I think returning the book and reading the originals instead might have been a mistake. The author admits in his introduction that he eliminated some inconsistencies and repetitive descriptions and I definitely noticed some of the mistakes that he cleared up as I was reading. (That stuff can drive me crazy).
I liked the stories overall, but none of them really stood out. Guth Bandar isn't a particularly endearing character, and in at least two of the stories, he gets into trouble while daydreaming in "the Commons" where he should always be on his guard (as he constantly warns us).
The last story was actually a retelling of Black Brillion from Guth Bandar's viewpoint and while enlightening and interesting, it suffered from the way the story was told. To his credit, Hughes was trying not to copy/paste Black Brillion into "The Helper and his Hero" but the way he did it turned the story into a "tell, not show" type of story instead of show, not tell.
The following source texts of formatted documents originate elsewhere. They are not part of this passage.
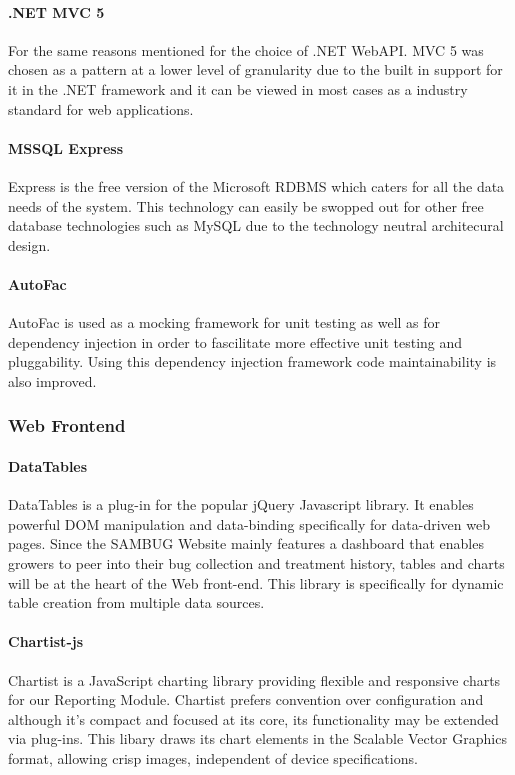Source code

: \documentclass[11pt,a4paper,titlepage]{article}
\begin{document}
			\paragraph{.NET MVC 5}
				For the same reasons mentioned for the choice of .NET WebAPI. MVC 5 was chosen as a pattern at a lower level of granularity due to the built in support for it in the .NET framework and it can be viewed in most cases as a industry standard for web applications.
			\paragraph{MSSQL Express}
					Express is the free version of the Microsoft RDBMS which caters for all the data needs of the system. This technology can easily be swopped out for other free database technologies such as MySQL
					due to the technology neutral architecural design.
			\paragraph{AutoFac}
					AutoFac is used as a mocking framework for unit testing as well as for dependency injection in order to fascilitate more effective unit testing and pluggability. Using this dependency injection framework code maintainability is also improved.
		\subsubsection{Web Frontend}
			\paragraph{DataTables}
				DataTables is a plug-in for the popular jQuery Javascript library. It enables powerful DOM manipulation and data-binding specifically for data-driven web pages. Since the SAMBUG Website mainly features a dashboard that enables growers to peer into their bug collection and treatment history, tables and charts will be at the heart of the Web front-end. This library is specifically for dynamic table creation from multiple data sources.
			\paragraph{Chartist-js}
				Chartist is a JavaScript charting library providing flexible and responsive charts for our Reporting Module. Chartist prefers convention over configuration and although it's compact and focused at its core, its functionality may be extended via plug-ins. This libary draws its chart elements in the Scalable Vector Graphics format, allowing crisp images, independent of device specifications. 
\end{document}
Guth Bandar is an apprentice noõnaut, studying at the Institute of Historical Inquiry, an entity devoted to the noösphere, what psychologists called the Unconscious and the students call the Commons. That human sphere has been studied for millenia and there is nothing new to be found there, or so the scholars think. It is unfortunate for Bandar that he is about to prove them all wrong, particularly as nobody will believe him…. Matthew Hughes has a number of great sf/f series, generally set in the penultimate era of Old Earth, close in time to Jack Vance’s Dying Earth universe. I am more fond of other series characters than I am of Guth Bandar, but the stories themselves, originally published in F&SF, are quite complex and entertaining. This book contains those tales, including a very long novella, and while there are no previously unpublished stories here, it’s nice to have them all in one volume; recommended!
You might experience soul's resonance while reading this book. It starts like something hard to remember trying to become a coherent thought and then it dawns in realization. Enjoy the book.